January 20, 2010
In December of 2009, the Civic Federation released an update of its issue brief on Selected Consumer Taxes in the City of Chicago. The document includes descriptions of selected consumer taxes, recent changes in tax rates and explanations of how revenue from these taxes is distributed among local governments in Chicago.
The report highlights changes in taxation that occurred after July 1, 2008. Since then the most widely known consumer tax, the sales tax, has been amended by the Cook County Board of Commissioners. The county board voted to lower the County’s share of the sales tax by 0.5 percentage points, from 1.75% to 1.25% effective July 1, 2010. This change will lower the aggregate sales tax in Chicago from 10.25% to 9.75% provided that no new sales tax levies are created and no other government in Chicago changes its sales tax levy between now and July 1, 2010.
The Cook County sales tax change will also affect aggregate taxes rates levied on other goods subject to the sales tax on general merchandise and other consumer taxes. Taxes on prepared food in Chicago consist of the restaurant tax of 1.25% and the sales tax on general merchandise. Provided that there are no other changes in the sales tax or restaurant tax structures in Chicago, the total taxes paid on prepared food will decrease from 11.50% to 11.00% on July 1, 2010. Total taxes on motor fuels will also decrease with the reduction in the sales tax if no other government in Chicago changes its taxes on motor fuels. For the purposes of taxation, motor fuels are identified as diesel, gasoline and special fuel. Taxes on motor fuels are composed of the sales tax on general merchandise and aggregate tax rates of $0.50 per gallon for gasoline and $0.58 per gallon for diesel.
The amusement tax in the City of Chicago has also changed since July 1, 2009. The City Council increased its share of the amusement tax by one percentage point for both live performances and other events with the approval of the FY2009 City Budget. The change took effect on January 1, 2009. In Chicago, an Amusement Tax of 5% of admission fees and other charges is now applied for live theatrical, musical or other cultural performances with capacity over 750 persons. An 9% tax applies to all other performances and participatory events including movies, sports, amusement parks, circuses, pleasure boat rides, dancing, bowling, tennis, weightlifting, etc. Activities that are primarily educational rather than recreational are excluded. Initiation fees and memberships to health clubs are not taxed, but per-event or per-admission fees are taxed at 9%. Cable television is also taxed at 9%.

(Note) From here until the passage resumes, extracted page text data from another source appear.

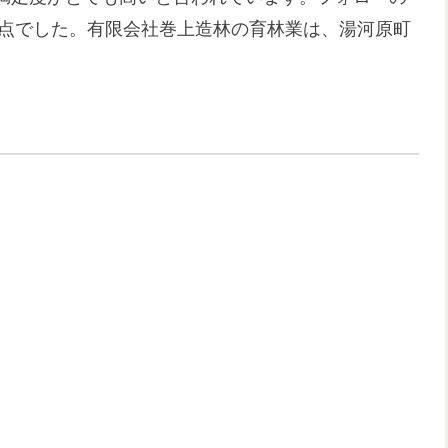
1点でした。有限会社巻上造林の育林業は、湯河原町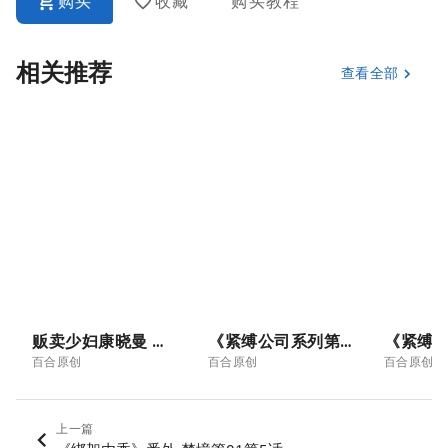
购买
收藏
购买教程
相关推荐
查看全部
贩卖少妇康晓曼 《8》
《紧缚公司系列第三章：全家绑架套餐04》，武术家果然厉害，不过紧缚公司也不是吃素的！
百合原创
百合原创
百合原创
上一篇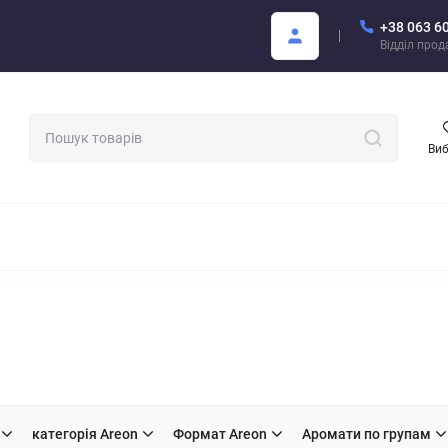
+38 063 6
Покупцю
Каталог Areon PDF
Відділ про
Ви
МАТИЗАТОРИ ДЛЯ АВТО
АРОМАТИ ДЛЯ БІЗНЕСУ
АРЕОН О
категорія Areon
Формат Areon
Аромати по групам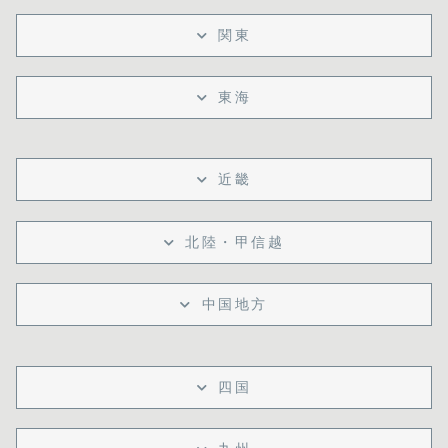
関東
東海
近畿
北陸・甲信越
中国地方
四国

On September 1, 2009 taxes on alcohol increased with an amendment to the State’s alcohol tax approved with the adoption of the FY2010 state budget. The new rates per gallon are reflected in the following list: $1.16 per gallon of beer, $2.98 per gallon of liquor 14% or less in alcohol, $5.98 for liquor over 14% but under 20% in alcohol. The rates prior to the State increase in the alcohol tax were $1.12 per gallon of beer, $2.32 per gallon of liquor 14% or less in alcohol and $5.32 for liquor over 14% but under 20% in alcohol. The composite tax rate for liquor over 20% alcohol content varies depending on the proof of the alcohol. With the increase in the State alcohol tax rate the composite tax on 1 gallon of 100-proof alcohol increased from $22.68 to $26.73. The taxes on a 750 ml bottle of 80-proof liquor would be $2.14 in federal taxes, $1.69 in state taxes, $0.40 in county taxes and $0.53 in city taxes totaling a composite tax of $4.76.